■ What to work on ■
I need every line of the material below that includes the string "lines".

■ Information ■
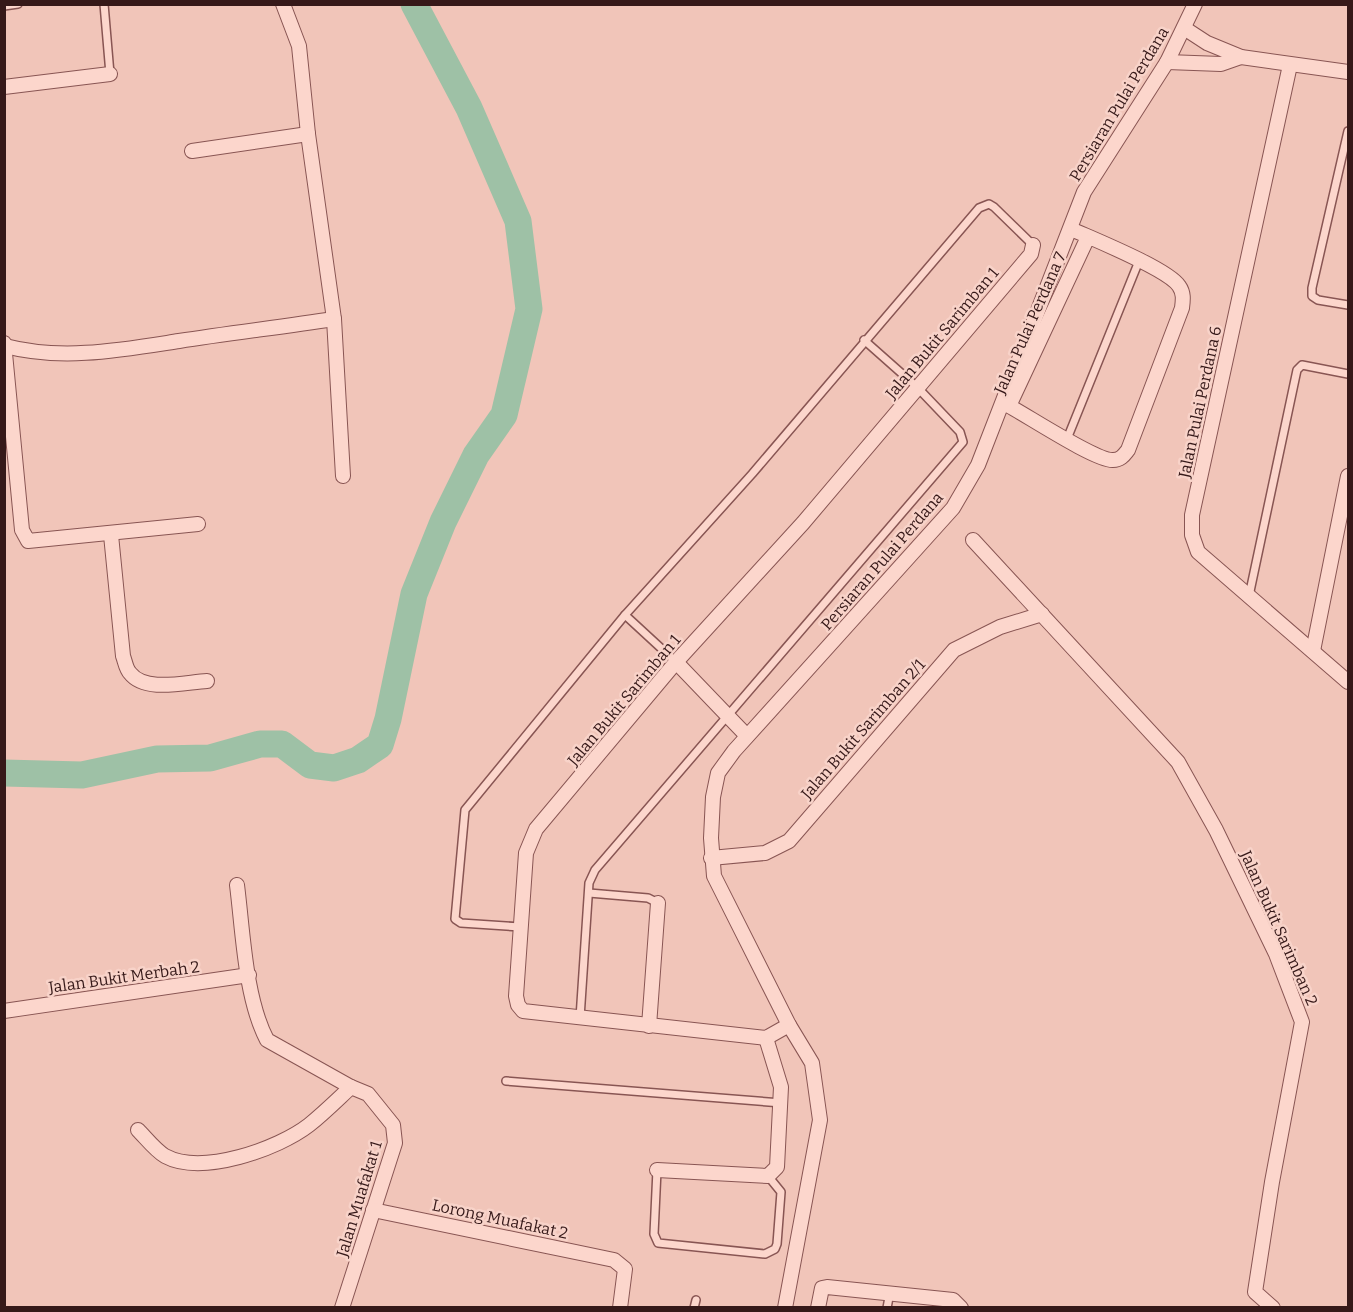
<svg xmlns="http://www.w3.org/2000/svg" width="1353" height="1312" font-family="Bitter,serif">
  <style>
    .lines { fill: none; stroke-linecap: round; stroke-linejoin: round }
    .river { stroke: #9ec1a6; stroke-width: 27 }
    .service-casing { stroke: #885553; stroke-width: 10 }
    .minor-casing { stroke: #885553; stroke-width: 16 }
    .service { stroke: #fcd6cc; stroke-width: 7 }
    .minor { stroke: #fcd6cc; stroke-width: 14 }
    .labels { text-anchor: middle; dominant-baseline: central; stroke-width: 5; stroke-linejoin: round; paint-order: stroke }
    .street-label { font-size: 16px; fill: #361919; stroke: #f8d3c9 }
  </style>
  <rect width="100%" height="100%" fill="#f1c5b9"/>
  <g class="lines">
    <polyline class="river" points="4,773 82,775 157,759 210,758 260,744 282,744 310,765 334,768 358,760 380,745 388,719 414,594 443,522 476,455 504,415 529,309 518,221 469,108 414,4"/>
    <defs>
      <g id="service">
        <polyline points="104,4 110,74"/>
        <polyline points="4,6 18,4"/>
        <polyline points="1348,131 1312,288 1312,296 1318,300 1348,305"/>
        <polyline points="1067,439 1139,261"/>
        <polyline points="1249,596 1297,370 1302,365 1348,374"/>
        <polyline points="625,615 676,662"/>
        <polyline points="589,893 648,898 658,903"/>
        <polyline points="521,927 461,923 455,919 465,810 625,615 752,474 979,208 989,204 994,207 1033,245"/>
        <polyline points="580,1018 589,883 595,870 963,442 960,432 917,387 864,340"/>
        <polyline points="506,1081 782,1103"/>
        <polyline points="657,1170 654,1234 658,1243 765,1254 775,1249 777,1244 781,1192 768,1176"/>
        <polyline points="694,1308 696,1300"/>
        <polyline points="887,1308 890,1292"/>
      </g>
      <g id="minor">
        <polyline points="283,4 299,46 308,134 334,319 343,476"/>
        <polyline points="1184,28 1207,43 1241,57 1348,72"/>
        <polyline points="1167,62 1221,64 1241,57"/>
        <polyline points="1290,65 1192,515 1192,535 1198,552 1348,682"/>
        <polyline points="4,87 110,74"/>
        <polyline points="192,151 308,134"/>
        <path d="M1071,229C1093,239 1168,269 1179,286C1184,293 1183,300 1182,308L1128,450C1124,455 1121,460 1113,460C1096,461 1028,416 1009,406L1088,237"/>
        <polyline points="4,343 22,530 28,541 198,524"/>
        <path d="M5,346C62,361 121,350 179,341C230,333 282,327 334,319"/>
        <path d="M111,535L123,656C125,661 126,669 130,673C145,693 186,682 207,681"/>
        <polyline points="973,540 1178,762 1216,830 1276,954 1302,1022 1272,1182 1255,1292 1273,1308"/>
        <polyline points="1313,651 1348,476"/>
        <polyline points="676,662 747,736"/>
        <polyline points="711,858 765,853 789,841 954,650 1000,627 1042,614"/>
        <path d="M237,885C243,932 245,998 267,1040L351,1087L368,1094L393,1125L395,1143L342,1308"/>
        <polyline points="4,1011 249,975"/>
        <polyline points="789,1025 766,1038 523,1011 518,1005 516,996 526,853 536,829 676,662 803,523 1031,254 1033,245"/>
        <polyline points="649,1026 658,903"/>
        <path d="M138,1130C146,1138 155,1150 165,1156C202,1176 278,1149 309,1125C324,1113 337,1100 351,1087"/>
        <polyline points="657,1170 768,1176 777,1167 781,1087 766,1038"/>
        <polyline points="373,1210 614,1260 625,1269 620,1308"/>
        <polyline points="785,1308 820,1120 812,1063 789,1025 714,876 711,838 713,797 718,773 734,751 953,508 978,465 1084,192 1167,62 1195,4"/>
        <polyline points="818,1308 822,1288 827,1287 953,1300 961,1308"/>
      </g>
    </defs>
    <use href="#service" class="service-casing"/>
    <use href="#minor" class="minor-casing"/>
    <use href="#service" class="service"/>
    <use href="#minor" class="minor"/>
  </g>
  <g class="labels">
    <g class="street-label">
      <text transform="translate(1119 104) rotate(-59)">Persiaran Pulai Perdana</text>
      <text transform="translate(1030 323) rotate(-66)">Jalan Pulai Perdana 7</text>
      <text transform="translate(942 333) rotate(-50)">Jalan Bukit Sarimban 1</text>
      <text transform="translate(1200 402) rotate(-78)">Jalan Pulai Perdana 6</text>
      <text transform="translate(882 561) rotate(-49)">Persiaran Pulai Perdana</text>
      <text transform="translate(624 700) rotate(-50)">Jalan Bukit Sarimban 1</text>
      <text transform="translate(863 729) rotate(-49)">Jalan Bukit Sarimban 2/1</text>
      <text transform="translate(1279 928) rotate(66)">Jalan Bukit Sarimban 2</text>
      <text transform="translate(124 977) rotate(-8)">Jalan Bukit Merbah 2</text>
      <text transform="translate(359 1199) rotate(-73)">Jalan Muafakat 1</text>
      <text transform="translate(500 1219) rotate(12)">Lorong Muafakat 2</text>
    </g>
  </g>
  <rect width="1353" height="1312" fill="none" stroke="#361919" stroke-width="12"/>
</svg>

■ Finished task ■
    .lines { fill: none; stroke-linecap: round; stroke-linejoin: round }
  <g class="lines">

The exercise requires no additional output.